Tillis was looking suspiciously like a cadet who had just been presented with a surprise test he wasn’t ready for. “I uh…it reads as a subspace anomaly but it’s in motion. Reverse-Trajectory Plotting shows it came from outside the event horizon.”
Manta screwed up her face in confusion. “Wait a minute. We’re inside an anomaly already. And you’re telling me there’s
another anomaly inside this one that entered from the outside?
And it’s moving?”
“Yes ma’am. And moving fast. Now at full sublight speed.”
“Let’s see it.”
As soon as the thing appeared on the main viewer, everyone in the room recoiled and either turned away or covered their eyes.
“Turn it off. Turn if off!”
“Oh my God, what
was that?” Tillis moaned, once the offending image was gone. “Monsters. Monsters in my head! If I had to keep looking at that thing, I’d kill myself.” He rubbed his eyes as if cleansing them of the abomination.

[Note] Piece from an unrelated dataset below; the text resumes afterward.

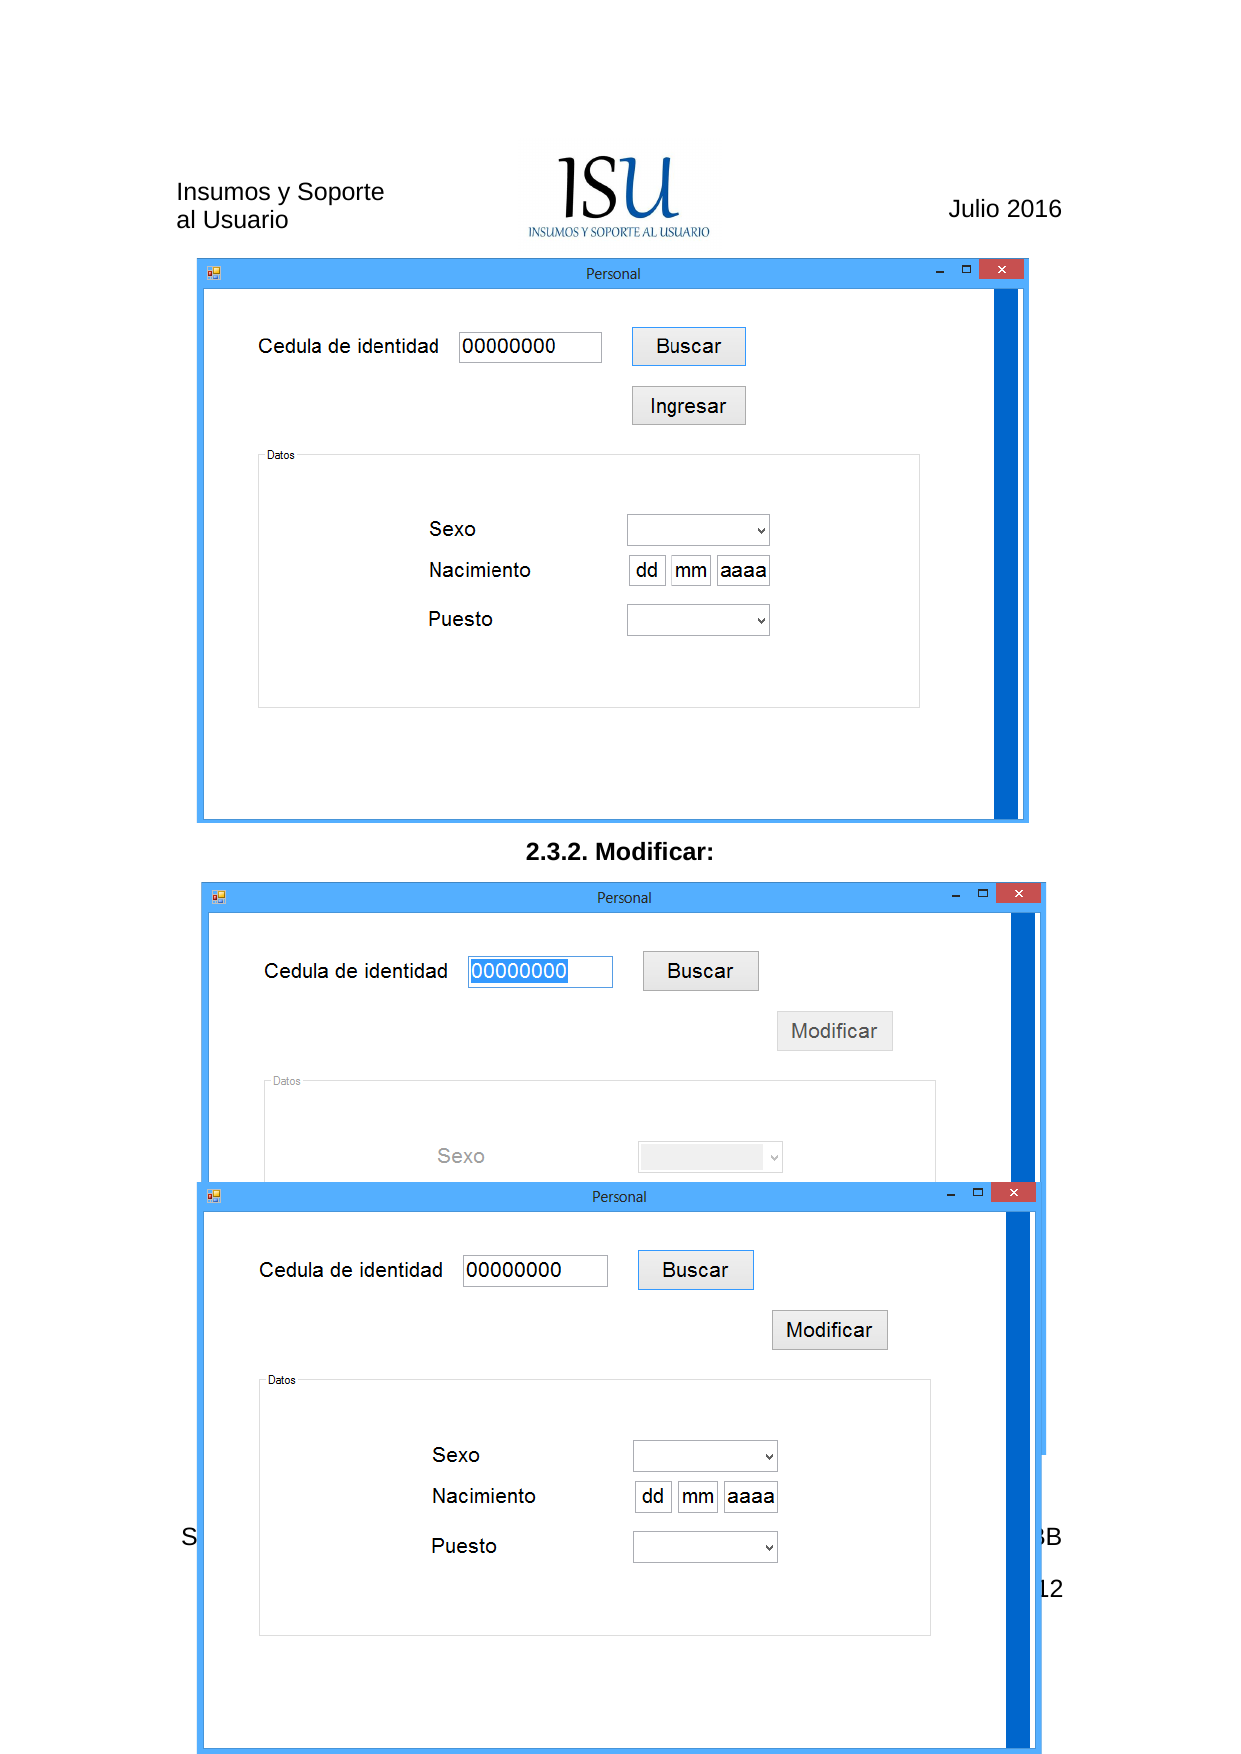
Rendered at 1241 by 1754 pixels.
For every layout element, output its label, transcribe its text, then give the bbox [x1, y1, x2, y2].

text 2.3.2. Modificar: [177, 260, 1063, 866]
picture [517, 138, 723, 252]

“Pull yourself together, ensign. How long before it makes contact with us?”
“In thirty-seven seconds, it will hit our ventral shields.”

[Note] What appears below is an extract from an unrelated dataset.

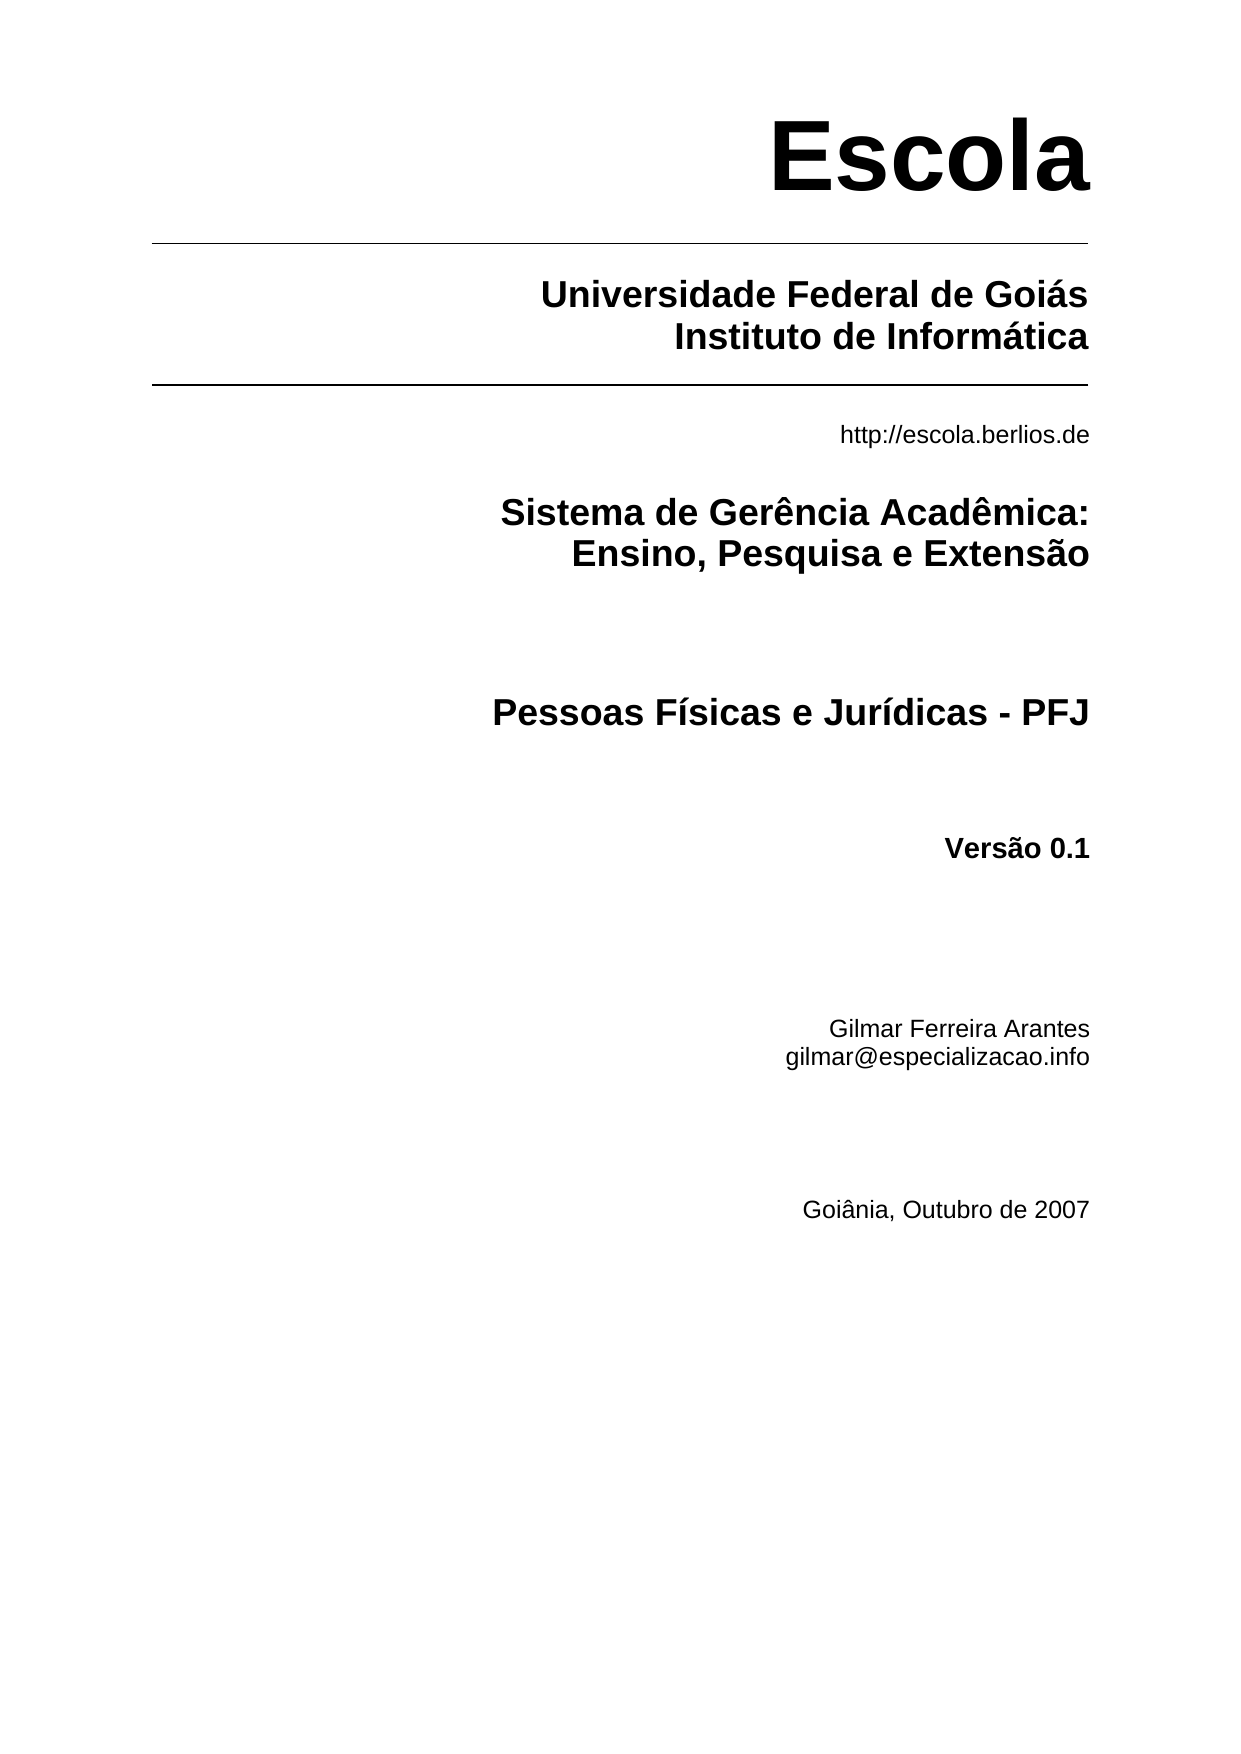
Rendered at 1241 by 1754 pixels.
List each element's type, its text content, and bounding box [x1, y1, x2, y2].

“It’s one of the Inth wraiths. Dammit! And we can’t even run without disrupting the balance between both our ships. Tactical, rotate shield modulation. Mr. Tillis, sound collision alert, all decks! Manta to captain!”
“
Captain here. This isn’t a good time, Lieutenant.”
“Ma’am, we have a Wraith closing on our position. Fifteen seconds to collision. Projected impact is secondary hull, ventral. Do you know how we can stop it?”
She heard Hiroko expunge a variety of Japanese curses.
“Captain? Are you---?"
“
What have you done, Katorn?”
“Captain, we need---"
The ship felt like it was hit by an asteroid. Everyone was thrown from their chairs before the restraining fields had time activate.
Manta was flipped out of the command chair while being pummeled with debris from an erupting station. Somewhere amid the din of crashing metal, breaking glass and alarms, she heard the computer speaking like the disembodied voice from a dream.
“
Warning. Explosive decompression has occurred on decks 30 through 26. Unable to seal hull breaches due to loss of emergency containment fields.”
She pulled herself up, clinging to the command chair’s armrest for support. Around her she saw the dim outline of crewmembers struggling back to their posts again. “Damage report?” She croaked out.
The face of Ensign Tillis, stricken with shock, floated into view through the haze of smoke and emergency lights. “We’ve lost main power. The deflector beam is offline, and the static warp shell has collapsed. We’re venting atmosphere on five decks.” He coughed raggedly into the crook of his elbow.
Manta winced at her suddenly painful lower back. The discomfort was marginal for now but hinted at bigger trouble to come. She managed to escort Tillis back to the OPS chair and then used it as a crutch while squinting through the foggy atmosphere at his board. “See if you can reroute power from the core and into the primary deflector couplings through tertiary grids seven and eight. We need to charge the dish so we can reestablish the beam.”
He raised his smudged face imploringly. “Ma’am, you don’t understand. There
is no deflector anymore. The particle sink and entire emitter assembly has been gutted. It’s torn to pieces. That---that thing ripped right through our belly. Warp core is offline, too. Even if we had the deflector, there’s nowhere to get the power from.”
“Broadcast coming in from the Dominion ship.” It was a crewmember Manta’s stunned brain couldn’t immediately place. Whoever it was, he put the message through the bridge speakers without approval.
“
Federation ship. Why have you shut down power? You are jeopardizing this mission.”
“We’re under attack.” Manta replied robotically. “Stand by.” She gave the “kill” sign to close the channel.
Wrestling with hopelessness, she tried several times to reach engineering but ended up talking to static. It only took one glance at a nearby terminal to find out why. “COMMs are down. That thing’s giving off massive amounts of subspace interference.”
Sentry was trembling under her feet; an indication that somewhere far beneath her, the Wraith was tearing through the innards of the ship.
The thing below horrified her, but that wasn’t the worst part.
The worst part was that this was a horror that the rest of the galaxy would soon share.